The Last Story’s universe abides by the same laws at all times save for the start of the game, you know, where it’s most important to establish them. Just some minutes into hacking away at hordes of grunts in this low framerate Wii title, The Last Story dives headfirst into a dramatic movie scene, not unfamiliar to fans of Sakaguchi’s similar work in Final Fantasy IV or VI that many fondly remember for gut punching memories of character death. The understanding is well ingrained: This is a cutscene, death is a finality. And this is the first death The Last Story depicts, and thus is the opportunity to establish this rule set to new players.
The arrow comes through the heart of a party member. The shot is dramatic and slow motion, a freeze frame moment of her pierced chest and then the shocked face of the main character. He rushes over to her, distraught. “I’m sick of all the pain!” he cries toward the ceiling, and she fades. Yes it’s corny, but it’s beside the point. She being in the throes of death is what matters here, and there’s a man weeping over a corpse.

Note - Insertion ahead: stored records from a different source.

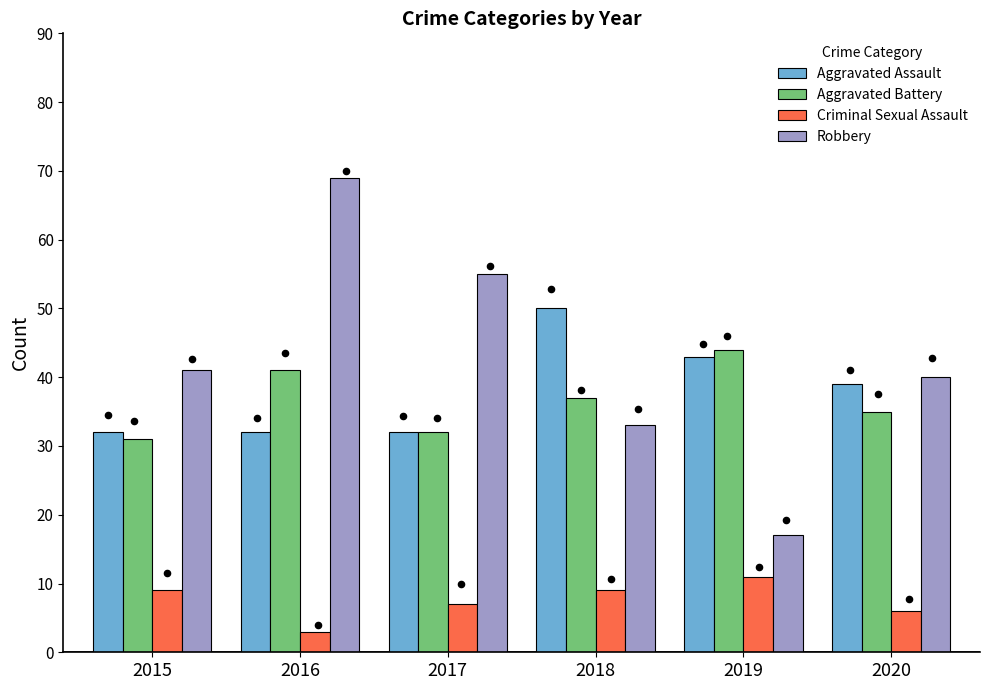

At which category is the sum across all series the highest?

2016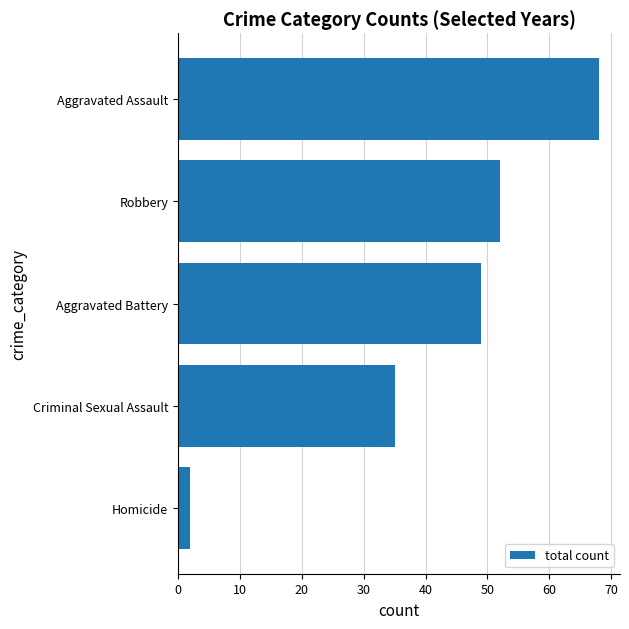

How many values are below 49?

2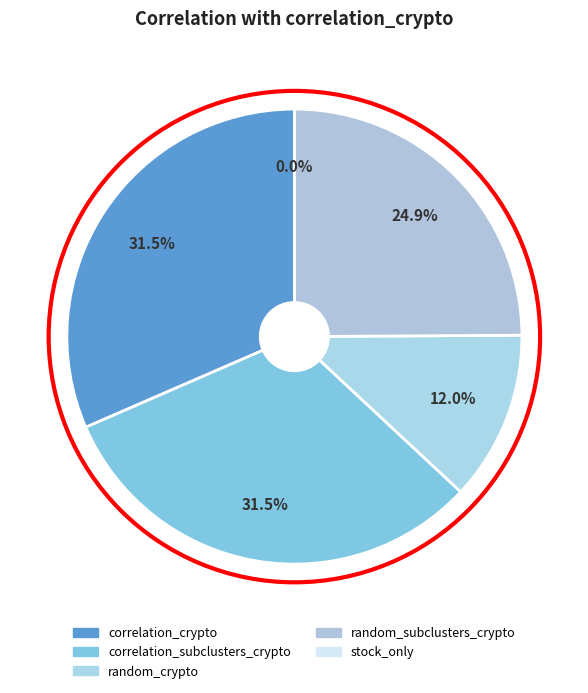

To the nearest percent, what portion does random_subclusters_crypto represent?

25%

But it’s at this second a blinding light reveals itself, claiming a power within the protagonist to better protect the ones he loves, and the cutscene ends. Now get this: A tutorial pops up.
Control reverts back to the player who can now step near this woman’s corpse and bring her back. It’s a new battle mechanic for the rest of the game. Resurrection. She’s alive now. More grunts now arrive and her character A.I. is already rushing into battle and shouting battle cries and dishing out combos. “What in the world is happening” is my only thought here, but I follow suit and finish the fight, waiting for explanation.

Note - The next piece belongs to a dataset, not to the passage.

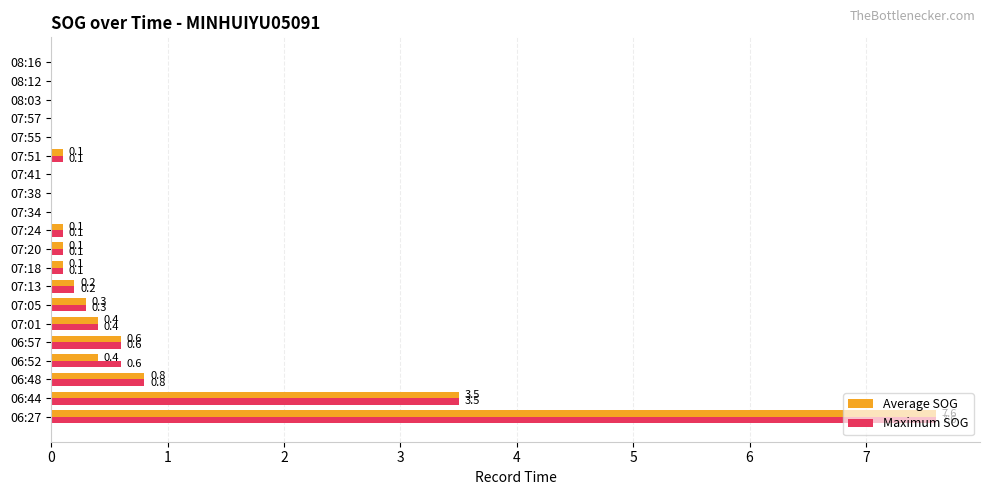

Which series has the largest total across all categories?

Maximum SOG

It never comes. The girl doesn’t acknowledge what happened. There’s no recognition of the miracle I just worked, no panicked explanation of what she saw at death’s door or of any kind of DMT trip she experienced. I don’t even get a ‘thank you.’ We’re just back in it and I have to assume my character is Jesus in all contexts, cutscene or gameplay. Of course this isn’t the case. In future scenes where character death occurs, these magical powers are treated as non-existent. Treated as Phoenix Downs. Treated as a mutually understood change of context and rules that were, in fact, never mutually understood.

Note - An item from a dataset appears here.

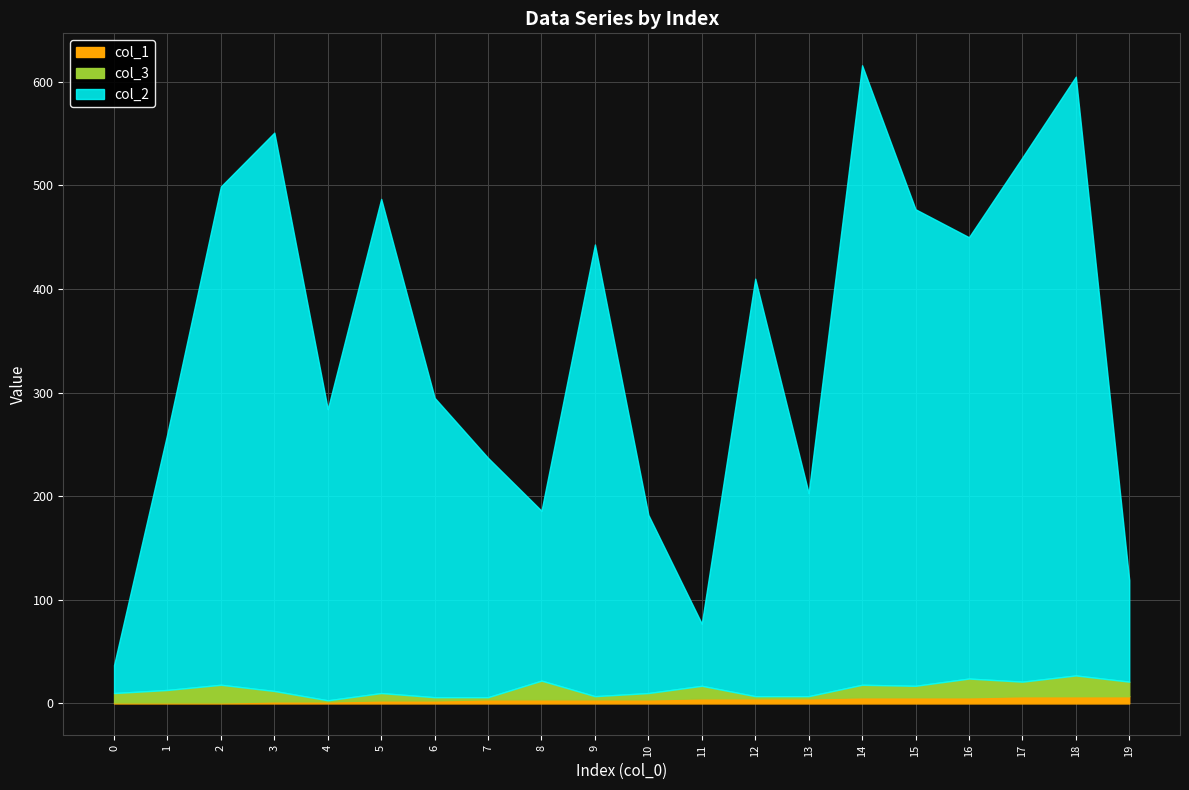

Does the chart display data point markers on the line(s)?

No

Call it a nitpick if you wish but it is an undeniable case of irresponsibility and laziness, and proves a worthy example of how exactly it feels when games don’t convey context change correctly. The narrative wall between cutscene and gameplay isn’t always as concrete as I’d wish in videogames, and sometimes it’s even a bit imaginary on the part of the player. But as long as rules remain consistent, I’m okay with playing pretend. But The Last Story’s hilarious misstep is simply bad form, especially for a Sakaguchi title, a name revered for establishing this difference in storytelling. Any meaning behind his name when attached to videogames might as well be dead if he’s become this loose on the basics. The cutscene kind of dead, I mean.